Threat of US rate hike necessitates inflation-linked bond usage
It may be worth considering advisers considering using inflation-linked bonds in portfolios again as a hedge against inflation, according to AXA Investment Managers (AXA IM).
Chris Iggo, chief investment officer for core investments at AXA IM, said many had been hoping for a lower inflation print in the US but was not necessarily going to play out.
According to the US Bureau of Labor Statistics, CPI inflation rose 0.4 per cent in March 2024, the same as February. This measures the change in prices paid by consumers for goods and services and put the 12-month inflation rate at 3.5 per cent.
With this in mind, Iggo recommended his chosen asset class for fixed income is inflation-linked bonds.
“It is prudent to reduce expectations of significantly lower inflation or rates for the rest of this year.
“The market has punished long duration trades on many occasions in recent years and it is doing so again. It is unlikely to be a rewarding trade until there is more evidence of rate cuts or until there is a blow-off in the long end (US Treasuries above 5 per cent yield) to improve the longer-term valuation argument.
“Inflation-linked bonds, especially short duration bonds, might be something worth considering again as a hedge against inflation continuing to surprise to the upside.

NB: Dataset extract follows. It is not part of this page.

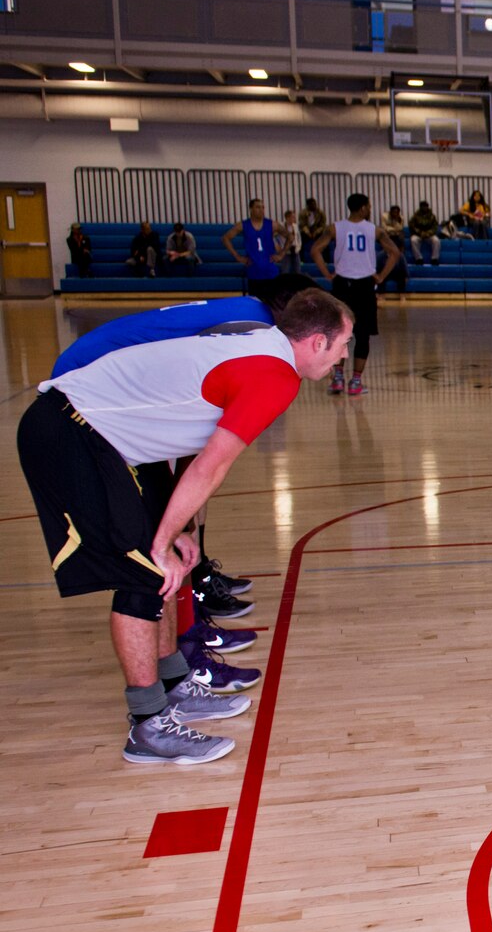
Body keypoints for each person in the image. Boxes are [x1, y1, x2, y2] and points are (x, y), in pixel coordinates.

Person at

Five-year US breakeven inflation rates are just 2.55 per cent.”
However, long-duration fixed income assets are down this year as yield curves remain inverted. A long duration trade would only perform, he said, if inflation weakened substantially.
The slow downward progress of inflation also means the possibility of a US rate hike is once again on the table. Rates are currently 5.25–5.50 per cent compared to 4.3 per cent in Australia.
“Rates on hold does not need to be a disaster once markets have repriced the timing of rate cuts. What would be more of an issue is a Fed hike. No Fed officials have hinted at that publicly, and it would be a surprise. But a mid-1990s profile could be a genuine scenario. If inflation moves back towards 4 per cent, thus reducing real short-term rates again, then a rate hike is not unthinkable.
“Investors have the opportunity for more balance in their portfolios, as I have been arguing for a while. Bonds for income (manage the interest rate sensitivity), US equities for growth, and global markets for diversification offered by signs of more balanced global growth (even if that is a derivative of a strong US economy).”